At first glance, this Golden State dynasty may appear less brilliant than the league’s others. The 1950s Minneapolis Lakers won it all in five of their first six years of existence. The Celtics of the 1960s won eight straight. In the 1980s the Los Angeles Lakers won five titles in nine years and reached the Finals eight times in nine years. Last but never least, the 1990s Chicago Bulls won six times in eight years. Golden State’s four-in-eight is historic but doesn’t appear to measure up to their antecedents. Yet they may be on the verge of doing something the others never could.

After the Minneapolis Lakers won their fifth championship in 1954, it’d be 18 years and a move to the coast before they won one again. The Auerbach Celtics became the Bill Russell Celtics when the big man took over as head coach in 1967. The C’s would win the next two titles, giving them 11 of the league’s first 20 championships. In the 53 seasons since they’ve won six, and never two in a row. The Showtime Lakers won their last championship in 1988, then didn’t win another for 13 years. After Michael Jordan’s Bulls won their sixth and final title in 1998, Chicago ownership told Phil Jackson to get lost, even though they knew that meant Jordan would retire. They hired Tim Floyd, MJ left, and the Bulls haven’t sniffed the Finals since.

Joining the NBA’s pantheon of dynasties is one challenge met. Golden State may be on the verge of meeting an even greater one. Of the nine Warriors who led the team in minutes this year, seven were under 30; four were 26 or younger. Those numbers don’t include Moody or James Wiseman, the prized 7-footer who missed this year recovering from a torn right meniscus after averaging 20 and 10 per 36 over an abbreviated rookie season.

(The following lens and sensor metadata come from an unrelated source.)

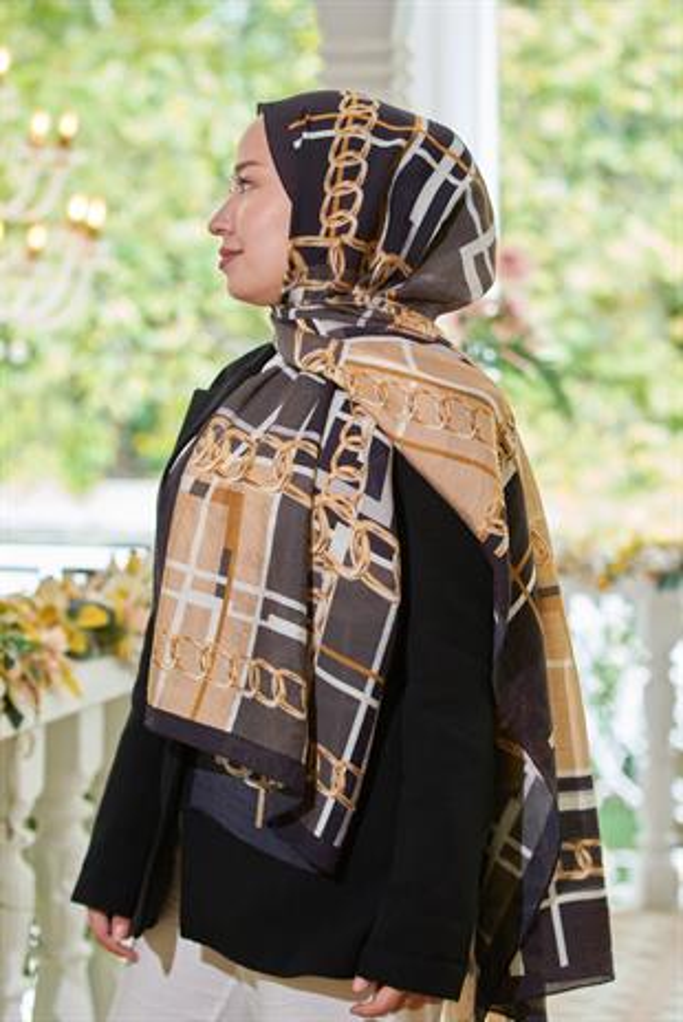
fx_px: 1989
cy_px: 511
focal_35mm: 70
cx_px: 342
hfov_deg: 19.5
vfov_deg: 28.8
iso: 320
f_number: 3.5
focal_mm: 70
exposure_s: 1/60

Curry is Babe Ruth: whatever he looks like aging into his final years, he’ll be beloved, and let’s not act like retirement is breathing down his neck; this year, in an off-year for him, he averaged better than 25/5/6 while making 38 percent of the nearly 12 3-pointers he took per game. Thompson and Green are both under contract two more years; Green has a $27 million player option he’ll likely exercise for 2023-24, when he’s 33. The team has tough decisions to make in the meantime: Wiggins is a free agent after next season, and soon after that the organization has decisions to make regarding team options and possible extensions for Poole, Kuminga, Wiseman and Moody.

Can the Warriors finesse this balancing act to its endgame — a mostly seamless transition from one championship core to another? Given they’ve already shown the ability to morph from one kind of champion to another, then another, it seems unwise to bet against them. If they could climb from 15-50 to a championship in two years, how high might they build their castles in the sky when the pinnacle is their ground zero?